If you can just do the biology faster and cheaper, that’s a huge benefit. It may not be as intellectually exciting as coming up with a great new method of predicting a protein structure, but from a return-on-investment viewpoint, it’s actually much easier to justify.
When you put together the AIMS at Biogen, how much did you draw from your existing LIMS?
We basically had to build everything from scratch. We had to put much more of the basic data collection and data management infrastructure in place than we anticipated. We’re pretty good now at data collection, data management, and data representation, but the next problem is high-level pattern identification. You have all the data in your database, you have all the information from the animal models available to your scientists to allow them to go in and browse those databases and confirm or reject their hypotheses. That’s a nice capability to have, but what they’re really interested in is finding unexpected patterns — the answers to questions we haven’t even asked yet. I don’t know what the answer is to that yet.
Because you’re dealing with more heterogeneous types of data?
That’s exactly the problem. I guess the best we can hope for is to come up with ways to spot possible correlations without being as precise. It’s like brainstorming — to just throw out ideas and you can look at them and say, ‘No, that really looks stupid.’ But at the same time it may come up with something that really looks interesting.

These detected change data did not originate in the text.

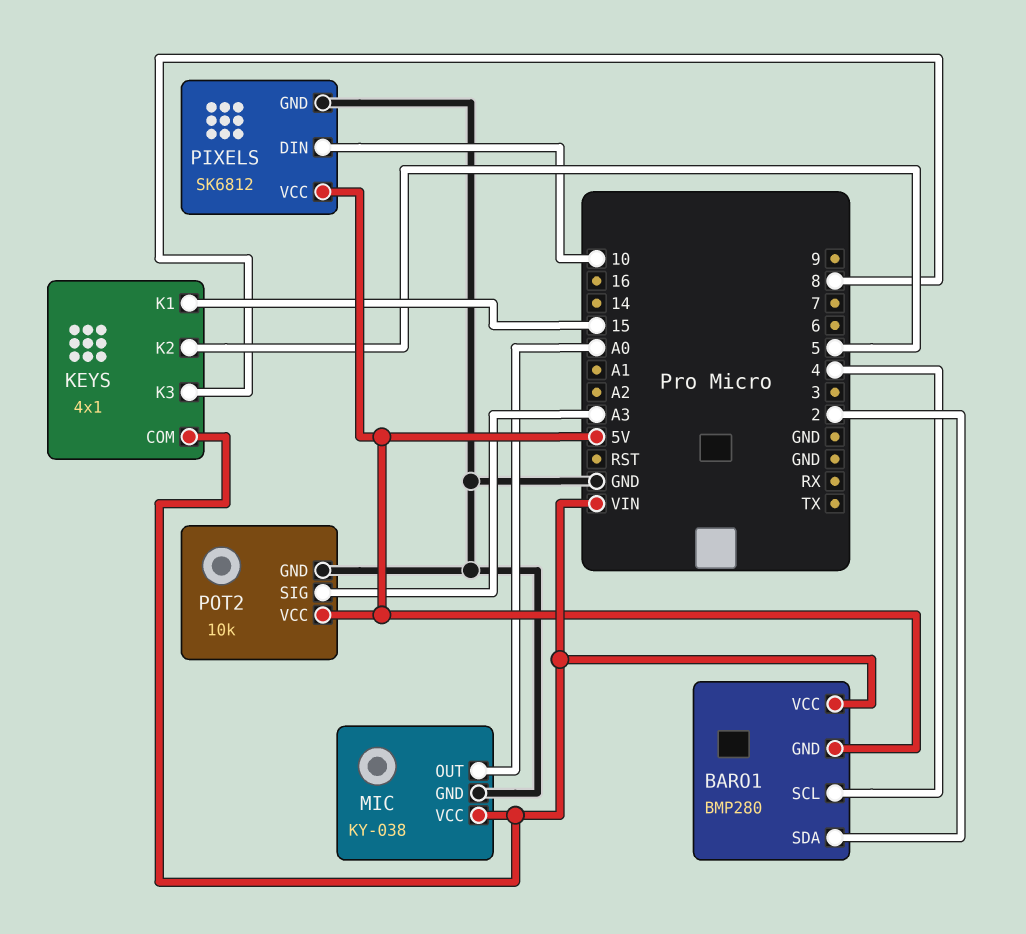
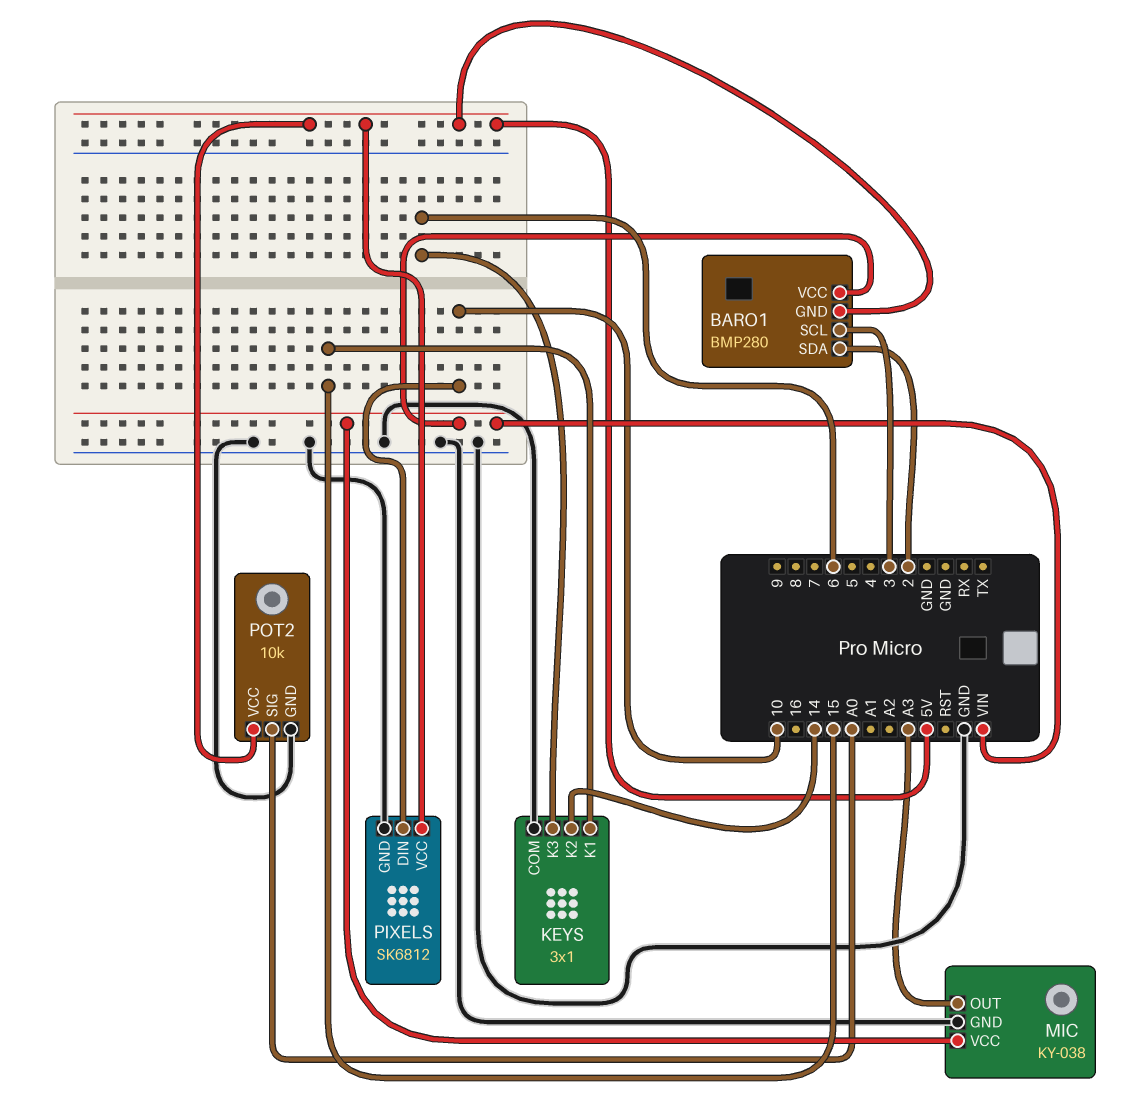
BARO1 pin SCL: 4 -> 3
KEYS: 4x1 -> 3x1
KEYS pin COM: VIN -> GND
KEYS pin K2: 5 -> 14
KEYS pin K3: 8 -> 6
MIC pin OUT: A0 -> A3
POT2 pin SIG: A3 -> A0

There’s also the shift to new opportunities in the informatics community for technologies like knowledge mining approaches. It’s interesting; the ISMB meetings started out originally as a forum for the AI community, but over the years turned into very run-of-the-mill bioinformatics meetings. Just over the last couple of meetings it started getting back to where it started to talk about intelligence again. So I think we’re seeing a real shift in focus back to more intelligent ways of interpreting data.

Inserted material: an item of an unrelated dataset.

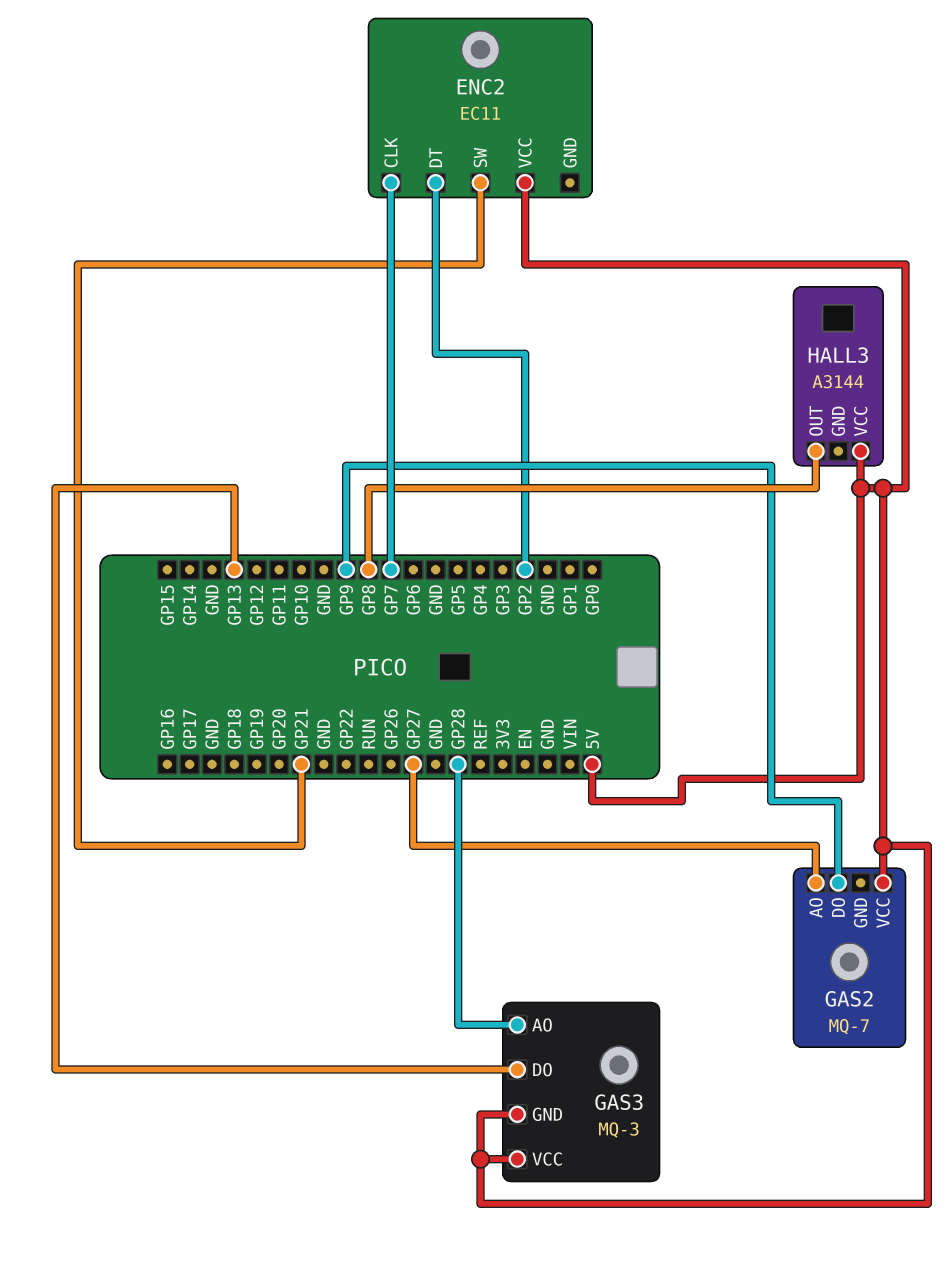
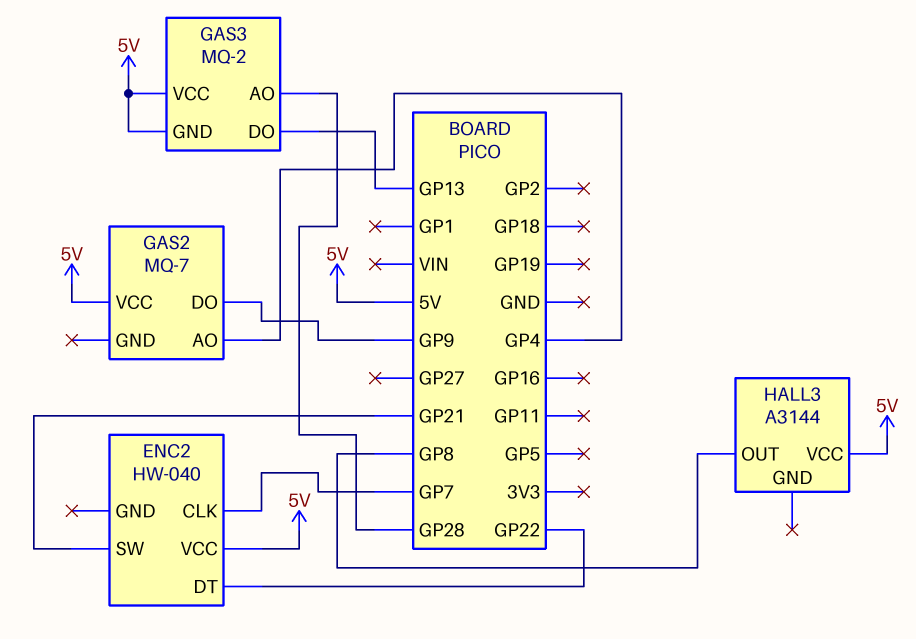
ENC2: EC11 -> HW-040
ENC2 pin DT: GP2 -> GP22
GAS2 pin AO: GP27 -> GP4
GAS3: MQ-3 -> MQ-2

What types of technologies have you put in place for interpreting this data?
I don’t think we’ve seen anything yet, and we certainly haven’t had the ability to develop anything that goes beyond tools that support scientists in evaluating their hypotheses. I conceptually differentiate here between technologies that help scientists support a particular hypothesis — so you have an idea and you go in a database and browse it using visualization tools and search engines. Opposed to that you have technologies that are more independent — the database analyzes itself to come up with ideas. I think maybe it’s still a pipe dream, but we haven’t seen much that’s useful in that respect.
Do you find ideas like this more in the bioinformatics community or the AI community?
I suppose more in the AI community. There are some companies popping up trying to work in that direction, but nobody I can point to yet beyond the vaporware stage.
Isn’t there the argument that companies working in this area don’t understand the problems in biology?
That’s true in a sense. Companies in that area have focused more on helping the CIA identify spies or terrorists, but some of these technologies could really be applied to the analysis of biological networks. Basically, there are particular interactions going on, but you can’t observe the interactions directly. You can only see the effects of those interactions. Of course, people in the intelligence community have been trying to solve that problem for a long time, so I would expect that over the next few years, as we put more resources into finding terrorists, there might be some benefit for the biological community as well.